- [Arbeitsauftrag]: Schreiben Sie die Fortsetzung des untenstehenden Textes über die Ausschreibung der AOK Berlin-Brandenburg zur Zytostatika-Versorgung, beginnend nach dessen letztem Satz.

- [Vorliegender Text]:
Gesundheitspolitik

AOK darf Angebote für Zytostatika-Versorgung öffnen

Die Angebotsfrist für die Ausschreibung der AOK Berlin-Brandenburg ist abgelaufen

Berlin (ks). Die AOK Berlin-Brandenburg hat sich im Rechtsstreit um ihre Ausschreibung für parenterale Zubereitungen vor der Vergabekammer Brandenburg vorläufig durchsetzen können. Anfang letzter Woche sind die Anträge, mit denen ein Stopp der Ausschreibung verfolgt wurde, zurückgewiesen worden – ein Antrag ist allerdings noch anhängig.

Die AOK Berlin-Brandenburg hatte sich Anfang des Jahres – just nachdem die Hilfstaxe frisch vereinbart war – an eine neue Form der Ausschreibung gewagt: Es wurden Apotheken gesucht, die onkologische Arztpraxen in Berlin günstig mit parenteralen Zubereitungen versorgen. Die Ausschreibung wurde umgehend juristisch angegriffen. Zunächst wurde im Eilverfahren erwirkt, dass die AOK die Angebote vorläufig nicht öffnen darf. Doch im weiteren Verfahren, währenddessen die AOK ihre Ausschreibung nachbesserte und die Angebotsfrist bis zum 20. April verlängerte, konnten die rechtlichen Bedenken der Vergabekammer ausgeräumt werden. Die Angebote dürfen nun geöffnet werden.

- [Datenauszüge]:
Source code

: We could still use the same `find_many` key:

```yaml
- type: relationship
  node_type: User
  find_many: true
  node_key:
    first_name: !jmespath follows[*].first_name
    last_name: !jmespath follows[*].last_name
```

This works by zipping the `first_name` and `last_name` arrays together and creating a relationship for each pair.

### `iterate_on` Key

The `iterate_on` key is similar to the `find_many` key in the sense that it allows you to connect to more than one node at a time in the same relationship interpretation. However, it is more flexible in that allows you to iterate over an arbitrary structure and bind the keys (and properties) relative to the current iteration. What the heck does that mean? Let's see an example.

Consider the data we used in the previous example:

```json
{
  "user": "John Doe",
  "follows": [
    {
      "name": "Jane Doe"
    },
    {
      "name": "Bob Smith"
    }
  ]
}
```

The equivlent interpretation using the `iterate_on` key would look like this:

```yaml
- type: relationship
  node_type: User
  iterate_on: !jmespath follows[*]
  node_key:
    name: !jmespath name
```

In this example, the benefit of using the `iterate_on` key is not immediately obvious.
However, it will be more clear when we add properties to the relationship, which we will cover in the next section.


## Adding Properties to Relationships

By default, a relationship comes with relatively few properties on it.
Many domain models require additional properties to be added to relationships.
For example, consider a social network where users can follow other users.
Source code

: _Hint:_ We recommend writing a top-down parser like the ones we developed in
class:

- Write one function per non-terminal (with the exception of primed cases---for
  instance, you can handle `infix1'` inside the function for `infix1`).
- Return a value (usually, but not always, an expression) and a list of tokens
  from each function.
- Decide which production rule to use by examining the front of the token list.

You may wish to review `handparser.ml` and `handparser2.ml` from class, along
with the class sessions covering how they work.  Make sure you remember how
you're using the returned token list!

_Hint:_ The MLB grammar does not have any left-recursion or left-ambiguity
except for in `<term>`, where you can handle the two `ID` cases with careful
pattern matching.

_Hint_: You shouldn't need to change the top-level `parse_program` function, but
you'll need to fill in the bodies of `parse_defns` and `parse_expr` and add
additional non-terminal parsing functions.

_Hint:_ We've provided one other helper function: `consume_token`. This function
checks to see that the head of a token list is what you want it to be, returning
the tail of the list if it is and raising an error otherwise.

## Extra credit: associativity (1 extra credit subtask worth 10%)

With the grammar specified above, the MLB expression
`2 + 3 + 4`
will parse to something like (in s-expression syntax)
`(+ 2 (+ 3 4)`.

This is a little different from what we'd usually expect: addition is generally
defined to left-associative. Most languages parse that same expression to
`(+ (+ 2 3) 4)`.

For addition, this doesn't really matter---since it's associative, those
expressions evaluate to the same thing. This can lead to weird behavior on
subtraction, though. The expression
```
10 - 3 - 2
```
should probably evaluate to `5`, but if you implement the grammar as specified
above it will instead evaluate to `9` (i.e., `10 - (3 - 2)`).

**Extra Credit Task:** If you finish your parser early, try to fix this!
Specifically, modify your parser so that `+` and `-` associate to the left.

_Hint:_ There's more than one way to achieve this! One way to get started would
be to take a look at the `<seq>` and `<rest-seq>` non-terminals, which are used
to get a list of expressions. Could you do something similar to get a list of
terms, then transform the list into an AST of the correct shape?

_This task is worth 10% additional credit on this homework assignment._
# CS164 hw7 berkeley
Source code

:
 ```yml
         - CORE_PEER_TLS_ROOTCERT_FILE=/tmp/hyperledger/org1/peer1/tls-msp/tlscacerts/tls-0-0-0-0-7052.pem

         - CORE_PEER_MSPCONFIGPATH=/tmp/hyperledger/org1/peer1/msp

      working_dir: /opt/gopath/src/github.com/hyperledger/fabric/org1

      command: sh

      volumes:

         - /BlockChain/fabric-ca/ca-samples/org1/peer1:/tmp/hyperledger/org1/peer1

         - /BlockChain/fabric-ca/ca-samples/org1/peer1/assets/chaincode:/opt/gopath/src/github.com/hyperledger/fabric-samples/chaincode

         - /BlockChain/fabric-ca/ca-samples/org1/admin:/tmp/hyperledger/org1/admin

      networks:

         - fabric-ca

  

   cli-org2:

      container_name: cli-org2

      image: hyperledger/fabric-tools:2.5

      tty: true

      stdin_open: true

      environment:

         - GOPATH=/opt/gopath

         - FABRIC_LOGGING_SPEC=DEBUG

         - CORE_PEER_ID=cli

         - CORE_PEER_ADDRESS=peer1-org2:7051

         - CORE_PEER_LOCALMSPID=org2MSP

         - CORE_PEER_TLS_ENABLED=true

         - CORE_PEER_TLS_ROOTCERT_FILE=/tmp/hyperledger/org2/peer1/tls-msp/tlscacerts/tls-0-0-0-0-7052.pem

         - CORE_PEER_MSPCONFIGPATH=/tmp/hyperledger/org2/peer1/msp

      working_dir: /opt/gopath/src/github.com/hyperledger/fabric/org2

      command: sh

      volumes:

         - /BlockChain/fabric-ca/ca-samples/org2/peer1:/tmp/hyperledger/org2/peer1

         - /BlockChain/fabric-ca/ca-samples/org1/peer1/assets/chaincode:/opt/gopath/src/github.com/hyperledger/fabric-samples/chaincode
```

- [Antwortfeld]:
AOK sieht sich bestätigt

"Die AOK Berlin-Brandenburg sieht sich durch die Entscheidungen der Vergabekammer Brandenburg sowohl in der Entscheidung zur Durchführung der Ausschreibung als auch in deren Konzeption bestätigt", erklärte Gabriele Rähse, Pressesprecherin der AOK Berlin-Brandenburg, gegenüber der AZ. Die Vergabekammer vertrete ebenso wie die AOK die Ansicht, dass die parenteralen Rezepturen in der Onkologie trotz des Bestehens der Hilfstaxe ausgeschrieben werden durften. Auch seien die Angaben der Kasse zum voraussichtlichen Auftragsvolumen als Grundlage für die Angebotserstellung als ausreichend betrachtet worden, so Rähse. Zuschläge werden allerdings vorerst nicht erteilt – damit muss noch bis zur Entscheidung aller Nachprüfungsverfahren gewartet werden. Rähse zufolge ist die Ausschreibung bei den Apothekern auf großes Interesse gestoßen. Genauere Angaben wollte sie unter Hinweis auf das noch laufende vergaberechtliche Verfahren nicht machen. Auf der Gegenseite ist man hingegen enttäuscht über die Entscheidungen der Vergabekammer. Es ist zu erwarten, dass nun sofortige Beschwerde beim Landessozialgericht eingelegt wird. Die unter anderem als Rechtsvertreterin beteiligte Anwältin Dr. Antje Boldt sieht dafür gute Gründe. Sie hält nicht nur in sachlicher, sondern auch in formeller Hinsicht einiges an dem Verfahren für angreifbar. Kommt es zum Beschwerdeverfahren, kann es für den Plan der AOK, ihre Selektivverträge zum 1. Juli anlaufen zu lassen, eng werden. Der Beschwerdeführer kann beantragen, dass bis zum Ende des Verfahrens keine Zuschläge erteilt werden dürfen.